Analytical applications of liposomes
Liposomes have established roles in drug delivery and
cell membrane studies. Amongst other applications; they
can also be used as analytical reagents, particularly in
immunoassays. Liposomal immunoassays have potential
advantages over alternatives; including sensitivity,
speed, simplicity and relative reagent stability. The aim
of these studies was to develop and evaluate novel
examples of these assays.
When liposomes entrapped the dye, Sulphorhodamine B, a
shift in its maximum absorption wavelength compared to
free dye was observed. This was attributed to
dimerization of the dye at high concentrations. If the
liposomes were disrupted, the released dye was diluted
into the external buffer, and the dye's absorption
spectrum reverted to that of free dye.
After optimization of dye entrapment, immunoassays were
developed using these liposomes. Albumin-coated
liposomes were used in a model assay to measure serum
albumin. This assay employed complement-mediated
immunolysis, commonly used in liposomal immunoassays.
The liposomes were lysed by anti-albumin and complement,
and this could be competitively inhibited by serum albumin.
To improve sensitivity, Fab' anti-albumin liposomes were
prepared. These enabled measurement of urinary albumin
by a complement-mediated immunoassay, but using a
Anti-albumin (intact) liposomes were shown to precipitate
on gentle centrifugation after reaction with albumin.
They were applied as a solid phase reagent in an
heterogeneous immunoassay, using radioimmunoassay for
urinary microalbumin as a model assay.
Liposomes containing Sulphorhodamine B were also used in
a more novel assay; for serum anticardiolipin antibodies.

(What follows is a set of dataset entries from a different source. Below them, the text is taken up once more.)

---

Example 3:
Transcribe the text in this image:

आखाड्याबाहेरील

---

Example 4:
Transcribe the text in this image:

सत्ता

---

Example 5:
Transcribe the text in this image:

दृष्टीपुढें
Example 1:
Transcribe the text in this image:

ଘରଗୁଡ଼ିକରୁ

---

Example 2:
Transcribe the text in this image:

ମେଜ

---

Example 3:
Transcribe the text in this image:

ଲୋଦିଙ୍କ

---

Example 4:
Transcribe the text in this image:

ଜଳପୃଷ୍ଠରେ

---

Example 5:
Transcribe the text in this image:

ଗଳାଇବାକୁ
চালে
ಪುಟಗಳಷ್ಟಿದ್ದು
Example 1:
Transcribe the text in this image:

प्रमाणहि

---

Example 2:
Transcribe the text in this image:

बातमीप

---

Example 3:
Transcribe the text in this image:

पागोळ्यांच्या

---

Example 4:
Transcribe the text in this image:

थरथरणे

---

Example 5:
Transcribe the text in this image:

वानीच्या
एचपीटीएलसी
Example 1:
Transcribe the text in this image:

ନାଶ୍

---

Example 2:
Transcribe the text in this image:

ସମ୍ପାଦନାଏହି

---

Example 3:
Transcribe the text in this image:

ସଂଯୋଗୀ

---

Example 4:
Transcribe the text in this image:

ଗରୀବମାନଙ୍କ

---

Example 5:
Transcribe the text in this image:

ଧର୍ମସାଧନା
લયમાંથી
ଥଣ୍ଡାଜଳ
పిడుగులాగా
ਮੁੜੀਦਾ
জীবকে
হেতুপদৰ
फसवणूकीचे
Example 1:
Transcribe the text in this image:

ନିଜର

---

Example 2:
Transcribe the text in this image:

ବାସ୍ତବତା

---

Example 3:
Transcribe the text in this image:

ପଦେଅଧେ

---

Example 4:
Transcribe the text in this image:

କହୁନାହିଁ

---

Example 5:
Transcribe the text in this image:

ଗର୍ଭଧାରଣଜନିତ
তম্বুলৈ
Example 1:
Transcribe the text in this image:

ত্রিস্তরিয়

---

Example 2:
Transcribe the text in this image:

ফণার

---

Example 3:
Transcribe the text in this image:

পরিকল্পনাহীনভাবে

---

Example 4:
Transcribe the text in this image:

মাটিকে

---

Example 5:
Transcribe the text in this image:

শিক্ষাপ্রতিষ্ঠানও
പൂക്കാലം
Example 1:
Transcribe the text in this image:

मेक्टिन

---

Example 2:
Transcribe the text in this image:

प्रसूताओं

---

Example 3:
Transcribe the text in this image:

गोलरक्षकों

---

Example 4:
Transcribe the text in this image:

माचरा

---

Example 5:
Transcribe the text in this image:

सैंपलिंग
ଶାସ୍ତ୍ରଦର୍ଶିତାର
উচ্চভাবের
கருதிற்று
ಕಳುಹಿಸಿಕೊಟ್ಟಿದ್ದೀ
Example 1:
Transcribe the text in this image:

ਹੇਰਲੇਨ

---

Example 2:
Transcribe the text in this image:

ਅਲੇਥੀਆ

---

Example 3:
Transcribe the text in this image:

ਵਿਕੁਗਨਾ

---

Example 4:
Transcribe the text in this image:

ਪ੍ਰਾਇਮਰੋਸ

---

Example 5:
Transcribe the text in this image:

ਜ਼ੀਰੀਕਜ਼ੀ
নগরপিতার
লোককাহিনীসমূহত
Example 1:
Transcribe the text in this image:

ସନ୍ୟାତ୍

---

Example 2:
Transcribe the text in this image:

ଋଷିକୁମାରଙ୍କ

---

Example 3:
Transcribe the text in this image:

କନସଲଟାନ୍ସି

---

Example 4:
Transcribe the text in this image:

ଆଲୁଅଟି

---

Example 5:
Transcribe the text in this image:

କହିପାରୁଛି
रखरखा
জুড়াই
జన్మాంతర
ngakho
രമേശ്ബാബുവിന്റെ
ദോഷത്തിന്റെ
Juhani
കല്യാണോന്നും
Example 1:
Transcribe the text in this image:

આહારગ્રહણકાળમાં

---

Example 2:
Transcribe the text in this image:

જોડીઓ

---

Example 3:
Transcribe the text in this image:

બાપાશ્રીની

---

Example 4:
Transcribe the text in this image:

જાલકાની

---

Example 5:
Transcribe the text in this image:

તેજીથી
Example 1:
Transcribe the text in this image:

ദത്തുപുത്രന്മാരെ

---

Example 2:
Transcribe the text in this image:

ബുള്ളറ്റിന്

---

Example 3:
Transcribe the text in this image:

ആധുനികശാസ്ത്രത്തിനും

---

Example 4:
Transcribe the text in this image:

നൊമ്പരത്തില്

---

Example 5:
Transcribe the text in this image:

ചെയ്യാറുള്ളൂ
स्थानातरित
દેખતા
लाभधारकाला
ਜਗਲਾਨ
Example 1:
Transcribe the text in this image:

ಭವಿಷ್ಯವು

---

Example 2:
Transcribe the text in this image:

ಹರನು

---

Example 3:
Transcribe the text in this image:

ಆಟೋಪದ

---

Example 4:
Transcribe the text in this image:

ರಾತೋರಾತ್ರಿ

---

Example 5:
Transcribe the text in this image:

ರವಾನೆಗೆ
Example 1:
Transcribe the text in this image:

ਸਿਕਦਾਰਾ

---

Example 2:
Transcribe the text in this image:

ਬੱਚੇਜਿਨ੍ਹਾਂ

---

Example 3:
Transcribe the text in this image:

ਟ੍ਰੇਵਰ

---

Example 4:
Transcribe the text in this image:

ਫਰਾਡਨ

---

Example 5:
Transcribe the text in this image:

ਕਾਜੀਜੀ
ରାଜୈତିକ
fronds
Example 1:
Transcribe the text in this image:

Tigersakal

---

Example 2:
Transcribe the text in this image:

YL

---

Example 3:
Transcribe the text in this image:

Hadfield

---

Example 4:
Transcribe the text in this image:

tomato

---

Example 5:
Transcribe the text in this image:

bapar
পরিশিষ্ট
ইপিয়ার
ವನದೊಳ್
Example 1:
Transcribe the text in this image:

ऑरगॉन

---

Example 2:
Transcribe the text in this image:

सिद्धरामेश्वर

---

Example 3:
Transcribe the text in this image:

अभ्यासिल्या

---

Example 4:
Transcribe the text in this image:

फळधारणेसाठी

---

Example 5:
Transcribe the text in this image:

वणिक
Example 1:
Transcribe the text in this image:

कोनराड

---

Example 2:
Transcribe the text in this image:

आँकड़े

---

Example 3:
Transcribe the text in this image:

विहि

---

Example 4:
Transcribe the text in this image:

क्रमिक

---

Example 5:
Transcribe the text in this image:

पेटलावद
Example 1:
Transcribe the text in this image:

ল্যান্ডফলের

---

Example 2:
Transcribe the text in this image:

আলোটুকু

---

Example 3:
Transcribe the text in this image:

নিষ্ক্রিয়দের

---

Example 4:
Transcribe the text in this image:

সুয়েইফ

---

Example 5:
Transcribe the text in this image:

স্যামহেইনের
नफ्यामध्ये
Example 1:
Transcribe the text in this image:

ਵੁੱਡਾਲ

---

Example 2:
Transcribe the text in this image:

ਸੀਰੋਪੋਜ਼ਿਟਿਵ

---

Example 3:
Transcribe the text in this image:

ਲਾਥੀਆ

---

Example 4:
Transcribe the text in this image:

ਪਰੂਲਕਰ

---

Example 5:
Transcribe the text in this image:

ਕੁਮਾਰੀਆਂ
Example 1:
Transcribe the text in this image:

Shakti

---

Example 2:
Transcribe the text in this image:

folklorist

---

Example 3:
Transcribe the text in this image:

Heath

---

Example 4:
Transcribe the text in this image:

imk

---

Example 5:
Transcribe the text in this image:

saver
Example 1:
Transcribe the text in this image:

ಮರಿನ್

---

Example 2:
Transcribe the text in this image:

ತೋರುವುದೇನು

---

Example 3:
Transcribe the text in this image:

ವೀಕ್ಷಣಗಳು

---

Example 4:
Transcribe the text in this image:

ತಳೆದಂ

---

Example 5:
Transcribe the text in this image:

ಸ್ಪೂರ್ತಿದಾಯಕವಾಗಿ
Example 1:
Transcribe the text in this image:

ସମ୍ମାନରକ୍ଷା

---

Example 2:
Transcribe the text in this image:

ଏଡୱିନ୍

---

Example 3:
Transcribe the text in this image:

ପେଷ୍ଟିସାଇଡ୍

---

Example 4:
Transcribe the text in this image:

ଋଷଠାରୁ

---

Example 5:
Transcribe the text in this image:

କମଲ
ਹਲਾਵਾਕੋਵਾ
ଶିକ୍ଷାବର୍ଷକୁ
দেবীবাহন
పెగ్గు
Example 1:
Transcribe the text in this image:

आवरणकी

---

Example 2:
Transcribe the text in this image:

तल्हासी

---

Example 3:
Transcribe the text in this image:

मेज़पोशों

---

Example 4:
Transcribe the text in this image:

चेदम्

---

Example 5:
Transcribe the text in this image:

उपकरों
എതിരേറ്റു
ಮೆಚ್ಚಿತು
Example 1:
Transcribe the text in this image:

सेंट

Cardiolipin-containing liposomes were prepared. These
were lysable using magnesium ions. Anticardiolipin
antibodies (IgG) were found to augment this lysis,
enabling their estimation. Similar imprecision and
acceptable correlation with a commercial enzyme-linked
immunosorbent assay (ELISA) were obtained.
The findings demonstrate Sulphorhodamine B release can be
used as a marker in homogeneous colorimetric liposomal
immunoassays; both in model assays and in potentially
more useful clinical biochemistry applications.